Snaps
9 February 2023

German inflation increases and drops at the same time

The national inflation measure increased in January, while the European measure dropped. This shows that inflation numbers will be surrounded by lots of noise this year as government measures and statistical changes continue to affect inflation numbers. Not an easy task for the European Central Bank

German inflation data in January was surrounded by statistical noise

Some say that haste makes waste. Others say that there are fewer challenging jobs than being a German statistician these days. In any case, the long-awaited first estimate of German inflation in January confirmed the very gradual retreat of inflation, without giving any reason for relief. Headline inflation came in at 8.7% year-on-year, from 8.6% YoY in December. The monthly change of 1.0% illustrates that inflationary pressure is far from being over. The HICP measure came in at 9.2% YoY, from 9.6% in December. The fact that German headline inflation can increase and drop at the same time has to do with a rebasing of the national time series and changes in the weights.

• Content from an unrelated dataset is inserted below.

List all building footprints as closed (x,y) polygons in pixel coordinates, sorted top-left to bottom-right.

Expect more noise in inflation data

According to the German statistical office, it did not send any German numbers to Eurostat last week. How Eurostat dealt with this missing piece of information when preparing its first eurozone inflation estimate might become clearer in the coming weeks. In any case, with today’s German inflation data, chances are high that the initial eurozone number of 8.5% YoY will be slightly revised upwards, probably by 0.1 percentage point.

Turning back to German inflation, January data will not have been the last inflation print surrounded by statistical noise. In fact, according to Bundesbank estimates, energy price caps and cheap public transportation tickets will lower average German inflation by 1.5 percentage points this year. The energy price cap will come into effect as of 1 March but will be paid retroactively. It is unclear how the statistical office has taken this effect into account. And there is more. Negative base effects from last year’s energy relief package for the summer months should automatically push up headline inflation between June and August.

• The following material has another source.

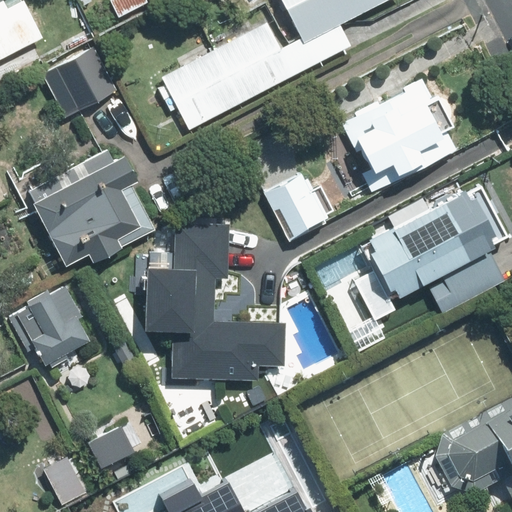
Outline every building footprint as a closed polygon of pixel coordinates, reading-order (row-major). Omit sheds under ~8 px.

Long and complicated path towards lower inflation

More generally speaking, headline inflation in Germany seems to have reached its peak and, unless there is another large surge in energy prices again, double-digit inflation numbers should be behind us. However, the path towards substantially lower inflation rates won’t be easy. For the time being, it is lower energy prices and hence base effects, as well as government interventions that are pushing down headline inflation, not a broader-based disinflationary process.

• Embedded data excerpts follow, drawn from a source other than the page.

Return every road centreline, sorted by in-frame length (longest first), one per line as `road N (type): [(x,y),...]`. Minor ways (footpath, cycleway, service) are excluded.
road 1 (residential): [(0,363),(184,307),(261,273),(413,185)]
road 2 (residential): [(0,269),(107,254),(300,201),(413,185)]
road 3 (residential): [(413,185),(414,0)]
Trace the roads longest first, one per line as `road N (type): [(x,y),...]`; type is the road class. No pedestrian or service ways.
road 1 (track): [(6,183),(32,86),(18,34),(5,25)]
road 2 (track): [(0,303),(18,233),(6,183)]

In fact, the German and European inflation outlook is highly affected by two opposing drivers. Lower-than-expected energy prices due to the warm winter weather could, if they remain at current levels, push down headline inflation faster than recent forecasts suggest. On the other hand, there is still significant pipeline pressure stemming from energy and commodity inflation pass-through. For example, many households will only face the sharp gas and electricity price increases this month. Also, despite some recent weakening, companies’ selling price expectations are still high, suggesting that the pass-through of higher production costs is not over, yet. Also, the ongoing war and new price negotiations in the agricultural sector are likely to keep food price inflation high. Finally, the downside of government support schemes is that they could extend inflationary pressures, though at a lower level. The risk is high that what started as supply-driven inflation could morph into demand-driven inflation. And not only in Germany.

All of this means that it is a safe bet to claim that German headline inflation has seen the peak and double-digit inflation rates are over, but the pace and size of the inflation retreat over the course of the new year remain highly uncertain. For now, we expect German inflation to come in at around 5.5% for the entire year 2023 but unfortunately, the lessons of the last two years have taught us that new revisions could be in the offing.

ECB to focus on core inflation

For the ECB, today’s drop in German headline inflation shows how slow and gradual the disinflationary process in the eurozone will be. It also shows that headline inflation is currently not the best inflation tracker. Therefore, even if last week’s Q&A session left more questions than answers, the ECB’s intention is clear: focus on core inflation and core inflation projections. As long as core inflation remains stubbornly high, the ECB will continue hiking rates and will not for a single second consider future rate cuts. A 50bp rate hike at the March meeting has been pre-announced and looks like a done deal. Beyond the March meeting, the ECB seems to enter a new game in which further rate hikes will not necessarily get the same support from the Governing Council as hiking deep into restrictive territory increases the risk of adverse effects on the economy. The main question beyond the March meeting will be whether the ECB will wait to see the impact of its tightening on the economy or whether it will continue hiking until core inflation starts to substantially come down. In the former case, the ECB could consider a pause in its rate hike cycle and hike again at the June meeting. The latter would see continuous meeting-by-meeting hikes, possibly at a smaller size of 25bp.